Section of Experimental Oncology and Nanomedicine (SEON), Else Kröner-Fresenius-Stiftung-endowed Professorship for Nanomedicine, ENT Department, University Hospital Erlangen, Friedrich-Alexander-Universität Erlangen-Nürnberg, Erlangen, Germany.
Department of Cardiology and Angiology, University Hospital Erlangen, Erlangen, Germany.
J Biomed Mater Res A. 2017 Nov;105(11):2948-2957. doi: 10.1002/jbm.a.36147. Epub 2017 Jul 14.
Tissue-engineered scaffolds require an effective colonization with cells.
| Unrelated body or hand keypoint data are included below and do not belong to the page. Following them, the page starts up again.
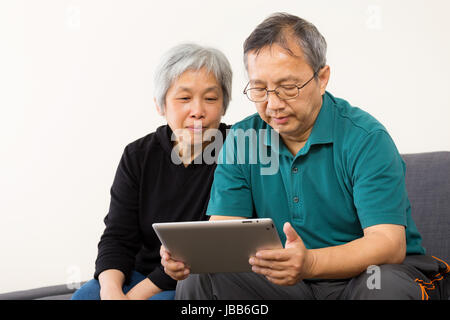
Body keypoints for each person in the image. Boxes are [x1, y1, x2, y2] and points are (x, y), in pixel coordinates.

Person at [161, 13, 450, 300]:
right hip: (288, 284)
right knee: (200, 279)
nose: (273, 104)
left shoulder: (366, 138)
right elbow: (223, 232)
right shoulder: (242, 139)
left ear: (322, 78)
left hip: (364, 278)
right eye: (260, 89)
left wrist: (309, 262)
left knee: (384, 285)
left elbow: (388, 243)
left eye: (288, 87)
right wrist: (194, 255)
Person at [71, 43, 233, 300]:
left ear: (224, 105)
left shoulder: (238, 150)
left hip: (192, 282)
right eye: (184, 98)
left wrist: (136, 296)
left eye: (211, 98)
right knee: (84, 297)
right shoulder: (138, 155)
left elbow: (206, 247)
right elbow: (117, 236)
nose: (198, 111)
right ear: (161, 105)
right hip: (137, 274)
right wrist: (112, 291)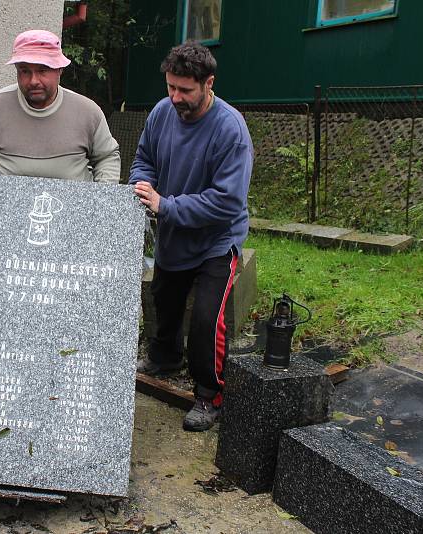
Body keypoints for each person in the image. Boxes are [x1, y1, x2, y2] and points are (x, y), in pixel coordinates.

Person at [129, 41, 252, 432]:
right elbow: (144, 157)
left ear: (208, 83)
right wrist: (141, 184)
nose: (175, 97)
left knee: (205, 320)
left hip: (217, 239)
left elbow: (226, 202)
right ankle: (165, 358)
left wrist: (166, 206)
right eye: (170, 87)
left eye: (185, 90)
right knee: (164, 298)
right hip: (175, 232)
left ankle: (209, 394)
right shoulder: (162, 113)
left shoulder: (230, 130)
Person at [0, 30, 120, 183]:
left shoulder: (87, 112)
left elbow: (106, 157)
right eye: (25, 71)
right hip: (6, 208)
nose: (34, 80)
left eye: (43, 70)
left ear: (60, 70)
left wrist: (100, 200)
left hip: (72, 209)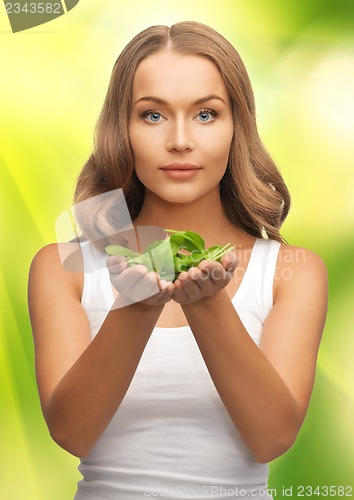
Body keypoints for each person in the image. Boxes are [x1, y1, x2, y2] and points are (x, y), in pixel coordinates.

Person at [28, 21, 328, 499]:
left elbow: (272, 438)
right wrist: (139, 304)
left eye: (206, 115)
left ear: (238, 128)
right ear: (120, 130)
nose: (181, 140)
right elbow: (71, 433)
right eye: (153, 116)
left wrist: (206, 304)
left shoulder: (292, 273)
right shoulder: (62, 268)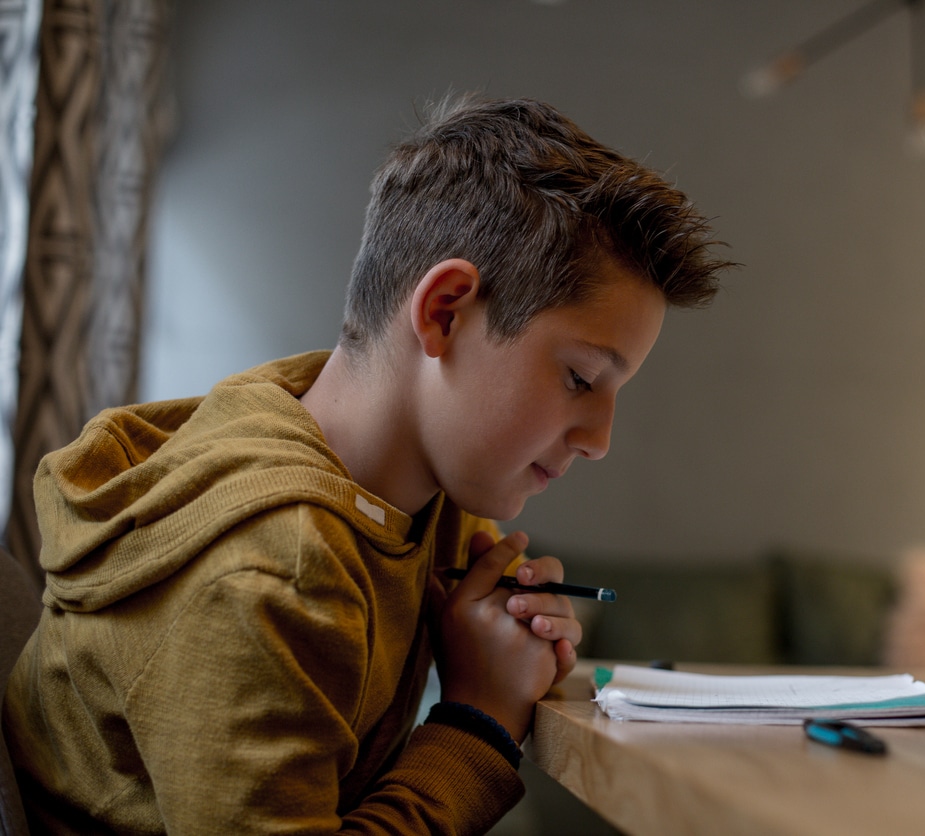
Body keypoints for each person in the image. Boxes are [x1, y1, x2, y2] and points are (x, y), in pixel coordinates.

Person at [2, 95, 731, 834]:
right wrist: (477, 721)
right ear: (444, 312)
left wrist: (499, 647)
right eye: (580, 378)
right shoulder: (272, 568)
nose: (600, 438)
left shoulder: (413, 497)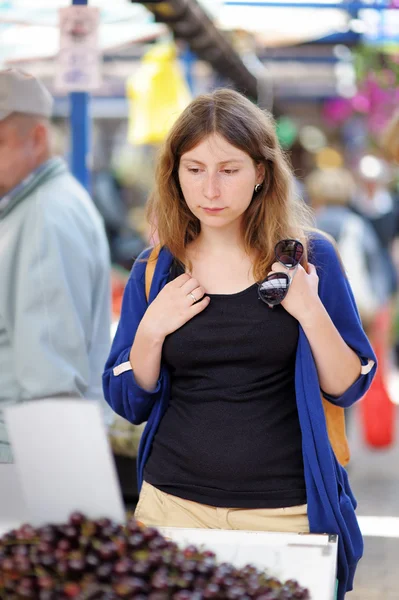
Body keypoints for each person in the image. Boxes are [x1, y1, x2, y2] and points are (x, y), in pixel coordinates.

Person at [103, 89, 377, 600]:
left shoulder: (310, 259)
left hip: (287, 517)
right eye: (194, 169)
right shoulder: (154, 270)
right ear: (174, 173)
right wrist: (150, 330)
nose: (210, 188)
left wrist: (310, 310)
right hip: (171, 509)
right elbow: (127, 401)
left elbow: (348, 385)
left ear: (261, 172)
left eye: (229, 169)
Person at [0, 69, 113, 463]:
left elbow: (52, 381)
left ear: (38, 138)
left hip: (24, 462)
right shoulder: (33, 207)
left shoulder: (45, 218)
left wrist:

Superparamagnetic iron oxide nanoparticles (SPIONs) can enhance cell adhesion to matrices by magnetic cell seeding. We investigated the possibility of improving cell attachment and growth on different alginate-based hydrogels using fibroblasts and endothelial cells (ECs) loaded with SPIONs. Hydrogels containing pure alginate (Alg), alginate dialdehyde crosslinked with gelatin (ADA-G) and Alg blended with G or silk fibroin (SF) were prepared. Endothelial cells and fibroblasts loaded with SPIONs were seeded and grown on hydrogels for up to 7 days, in the presence of magnetic field during the first 24 h. Cell morphology (fluorescent staining) and metabolic activity (WST-8 assay) of magnetically-seeded versus conventionally seeded cells were compared. Magnetic seeding of ECs improved their initial attachment and further growth on Alg/G hydrogel surfaces. However, we did not achieve an efficient and stable colonization of ADA-G films with ECs even with magnetic cell seeding. Fibroblast showed good initial colonization and growth on ADA-G and on Alg/SF. This effect was further significantly enhanced by magnetic cell seeding. On pure Alg, initial attachment and spreading of magnetically-seeded cells was dramatically improved compared to conventionally-seeded cells, but the effect was transient and diminished gradually with the cessation of magnetic force. Our results demonstrate that magnetic seeding improves the strength and uniformity of initial cell attachment to hydrogel surface in cell-specific manner, which may play a decisive role for the outcome in tissue engineering applications. © 2017 Wiley Periodicals, Inc. J Biomed Mater Res Part A: 105A: 2948-2956, 2017.
组织工程支架需要有效地被细胞浸润。超顺磁氧化铁纳米颗粒(SPIONs)可以通过磁细胞接种增强细胞对基质的黏附。我们研究了用负载 SPIONs 的成纤维细胞和内皮细胞(ECs)来提高不同海藻酸钠基水凝胶的细胞黏附及生长的可能性。我们制备了含有纯海藻酸钠(Alg)、用明胶(ADA-G)交联的海藻酸钠二醛以及与明胶或丝素混合的海藻酸钠的水凝胶。将负载 SPIONs 的内皮细胞和成纤维细胞接种在水凝胶上,在磁场存在的情况下培养长达 7 天,在最初的 24 小时内进行磁接种。比较了磁性接种细胞与常规接种细胞的细胞形态(荧光染色)和代谢活性(WST-8 检测)。磁性接种 ECs 提高了它们在 Alg/G 水凝胶表面的初始黏附及进一步生长。然而,即使进行磁细胞接种,我们也未能使 ECs 有效地稳定定植在 ADA-G 薄膜上。成纤维细胞在 ADA-G 和 Alg/SF 上具有良好的初始定植和生长。这种效果通过磁细胞接种进一步显著增强。与常规接种细胞相比,负载 SPIONs 的细胞在纯 Alg 上的初始黏附及扩展得到了显著改善,但这种效果是短暂的,随着磁场的停止而逐渐减弱。我们的结果表明,磁接种以细胞特异性的方式改善了初始细胞对水凝胶表面的黏附强度和均匀性,这可能对组织工程应用的结果起决定性作用。© 2017 Wiley Periodicals, Inc. J 生物材料 Res 部分 A:105A:2948-2956,2017。